Die Bandmitglieder haben sich in den letzten Jahren vermehrt auf weitere Projekte oder Solokarrieren eingelassen (Amy Millan, Emily Haines, Jason Collett). So auch BSS-Gründer Kevin Drew, an den Aufnahmen zu seinem zweiten Soloalbum nach SPIRIT IF … von 2007 waren dann auch wieder (ehemalige) Kollegen beteiligt (Charles Spearin, Ohad Benchetrit, Dean Stone und Leslie Feist, die einmal singt).
Der Sänger und Multiinstrumentalist hält aber über diese 42 Minuten die Fäden hörbar in der Hand, die Instrumente finden den ihnen zugewiesenen Platz in wohlfeilen Arrangements, es hat sich ausgeschlafen auf DARLINGS. „Mexican Aftershow Party“ haftet etwas sanft Orchestrales an, „You Gotta Feel It“ ist der Coldplay-Song, der im Coldplay-Œuvre noch fehlt. „Bullshit Ballad“ kommt als Indie-Rock-Statement mit elektronischen Satzstoppern der BSS-Idee noch am nächsten, „My God“ ist eine Übung in Minimalismus.
Und mit „First In Line“ gelingt Drew ein hübsch hin- und herwippender Popsong unter Aufbietung einer gewissen instrumentalen Dezenz.
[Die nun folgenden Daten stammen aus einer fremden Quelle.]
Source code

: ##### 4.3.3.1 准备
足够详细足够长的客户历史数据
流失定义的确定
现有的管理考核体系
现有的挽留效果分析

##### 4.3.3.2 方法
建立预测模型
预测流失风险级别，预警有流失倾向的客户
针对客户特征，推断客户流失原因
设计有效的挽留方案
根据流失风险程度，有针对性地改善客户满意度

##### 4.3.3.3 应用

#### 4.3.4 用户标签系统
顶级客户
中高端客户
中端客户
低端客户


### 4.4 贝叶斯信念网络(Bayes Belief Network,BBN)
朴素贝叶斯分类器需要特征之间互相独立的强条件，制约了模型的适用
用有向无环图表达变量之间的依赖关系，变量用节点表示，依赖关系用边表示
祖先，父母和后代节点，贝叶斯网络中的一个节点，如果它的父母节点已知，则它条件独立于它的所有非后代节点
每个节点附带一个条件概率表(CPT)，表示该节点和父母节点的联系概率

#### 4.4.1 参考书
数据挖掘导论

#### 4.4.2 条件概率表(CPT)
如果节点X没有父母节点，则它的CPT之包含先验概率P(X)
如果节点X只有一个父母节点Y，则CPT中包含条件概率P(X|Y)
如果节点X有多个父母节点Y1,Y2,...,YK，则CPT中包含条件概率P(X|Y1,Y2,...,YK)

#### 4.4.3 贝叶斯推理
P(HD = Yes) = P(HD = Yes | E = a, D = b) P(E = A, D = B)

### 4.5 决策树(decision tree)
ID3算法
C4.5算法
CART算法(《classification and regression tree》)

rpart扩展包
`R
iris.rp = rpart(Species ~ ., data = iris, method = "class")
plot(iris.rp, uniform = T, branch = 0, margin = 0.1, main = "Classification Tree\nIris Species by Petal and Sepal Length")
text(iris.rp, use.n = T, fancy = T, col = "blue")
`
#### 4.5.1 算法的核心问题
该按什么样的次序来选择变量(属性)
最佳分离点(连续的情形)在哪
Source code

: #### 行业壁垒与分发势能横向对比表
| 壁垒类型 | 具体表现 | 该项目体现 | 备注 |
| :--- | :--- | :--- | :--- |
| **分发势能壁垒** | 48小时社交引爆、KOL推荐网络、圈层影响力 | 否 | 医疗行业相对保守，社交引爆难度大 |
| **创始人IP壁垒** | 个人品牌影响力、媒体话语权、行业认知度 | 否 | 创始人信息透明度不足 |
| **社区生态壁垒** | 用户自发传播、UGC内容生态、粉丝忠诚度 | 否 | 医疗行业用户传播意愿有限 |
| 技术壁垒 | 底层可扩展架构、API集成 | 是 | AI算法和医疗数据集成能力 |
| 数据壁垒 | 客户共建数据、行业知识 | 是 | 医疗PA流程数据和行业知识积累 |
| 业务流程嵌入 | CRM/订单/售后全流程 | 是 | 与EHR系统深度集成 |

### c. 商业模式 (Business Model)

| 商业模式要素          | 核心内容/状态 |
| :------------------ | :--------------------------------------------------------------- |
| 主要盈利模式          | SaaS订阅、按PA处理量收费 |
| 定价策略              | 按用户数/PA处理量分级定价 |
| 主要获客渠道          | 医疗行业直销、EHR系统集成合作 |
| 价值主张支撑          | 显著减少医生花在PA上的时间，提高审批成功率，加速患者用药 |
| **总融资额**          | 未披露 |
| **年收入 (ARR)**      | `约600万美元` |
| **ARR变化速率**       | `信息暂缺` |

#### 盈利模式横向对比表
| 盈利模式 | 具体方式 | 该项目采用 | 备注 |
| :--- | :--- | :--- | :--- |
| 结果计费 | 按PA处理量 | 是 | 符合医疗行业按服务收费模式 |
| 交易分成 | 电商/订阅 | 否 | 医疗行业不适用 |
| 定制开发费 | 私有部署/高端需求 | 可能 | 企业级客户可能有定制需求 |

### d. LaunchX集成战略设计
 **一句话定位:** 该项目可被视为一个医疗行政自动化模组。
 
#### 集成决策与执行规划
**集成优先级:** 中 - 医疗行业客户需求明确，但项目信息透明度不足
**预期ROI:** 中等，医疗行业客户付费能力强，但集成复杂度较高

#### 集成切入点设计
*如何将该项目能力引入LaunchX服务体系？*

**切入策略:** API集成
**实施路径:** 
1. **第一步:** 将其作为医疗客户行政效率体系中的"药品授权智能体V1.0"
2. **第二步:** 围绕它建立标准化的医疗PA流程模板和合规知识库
Wohin der Mann will? Schwer zu sagen. Das dionysische Element, die wild wogenden, barock ausladenden Arbeiten im Kollektiv Broken Social Scene wird man hier vermissen. In diesen leicht schwebenden, mehrheitlich verträumten Songs aber entdeckt Drew musikalische Seitenwege, die noch zur Entdeckung ausgeschrieben sind.